In diesem Sinne ist daher das Projekt zur Reform der Verträge zu verstehen, das von den pro-europäischen Kräften im ausgehenden Europäischen Parlament unterstützt und am 22. November in der Plenarsitzung bereits angenommen wurde und nun auf dem Tisch des Europäischen Rates blockiert ist, in Erwartung, dass die Staats- und Regierungschefs beschließen, mit einfacher Mehrheit eine Konvention einzuberufen, um die Inhalte der Reform zu erörtern
Die große Veränderung, die durch die Europawahlen 2024 herbeigeführt wurde, ist also diese: Das bereits existierende Europa ist nicht mehr akzeptabel, und diese Tatsache ist den meisten politischen Kräften im Spiel klar, die dennoch eine Transformation der Union in die eine oder andere Richtung vorschlagen: den Aufbau einer demokratischen europäischen Souveränität zu unterstützen oder zurückzukehren zu einem Europa der kleinen Vaterländer, die bereit sind, sich mit den arroganten äußeren Mächten zu arrangieren.

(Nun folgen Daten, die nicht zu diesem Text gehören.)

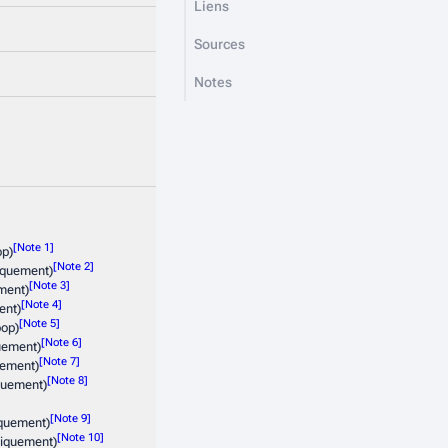
Liens
Sources
Notes
op)
iquement)
ment)
ent)
oop)
uement)
uement)
quement)
quement)
iquement)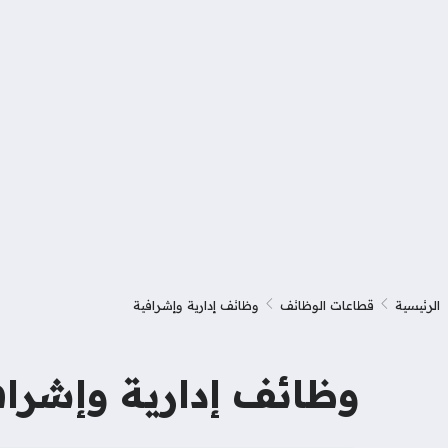
الرئيسية
قطاعات الوظائف
وظائف إدارية وإشرافية
وظائف إدارية وإشرافي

Ein offener Kampf um die Zukunft Europas hat also begonnen. Auf der einen Seite stärken sich die nationalistischen Kräfte und versuchen, in immer mehr Ländern die Macht zu übernehmen, sogar in Frankreich und Deutschland, die lange Zeit der Motor des Integrationsprozesses waren. Gleichzeitig müssen die Kräfte, die an das europäische Einigungsprojekt glauben und die immer noch stark in der öffentlichen Meinung und im neuen Plenarsaal von Straßburg vertreten sind, das Projekt einer europäischen Föderation vorantreiben. Aus diesem Grund muss sich die neue Mehrheit im Europäischen Parlament um zwei unverzichtbare Positionen formieren, die auch eine unabdingbare Bedingung für die Unterstützung der neuen Kommission sein müssen: die Unterstützung – auch militärisch – der Ukraine in ihrem Widerstandskrieg gegen die russische Aggression und der Wille, die Verträge zu reformieren, indem sie das Erbe der ausgehenden Legislaturperiode übernehmen und für die Einberufung der Konvention kämpfen. Die Union souverän zu machen, ist der einzige Weg, das Projekt des demokratischen und zivilen Rückschritts sowie des Nachgebens gegenüber den äußeren autokratischen Mächten, das von den nationalistischen und anti-europäischen Kräften vorangetrieben wird, zu stoppen.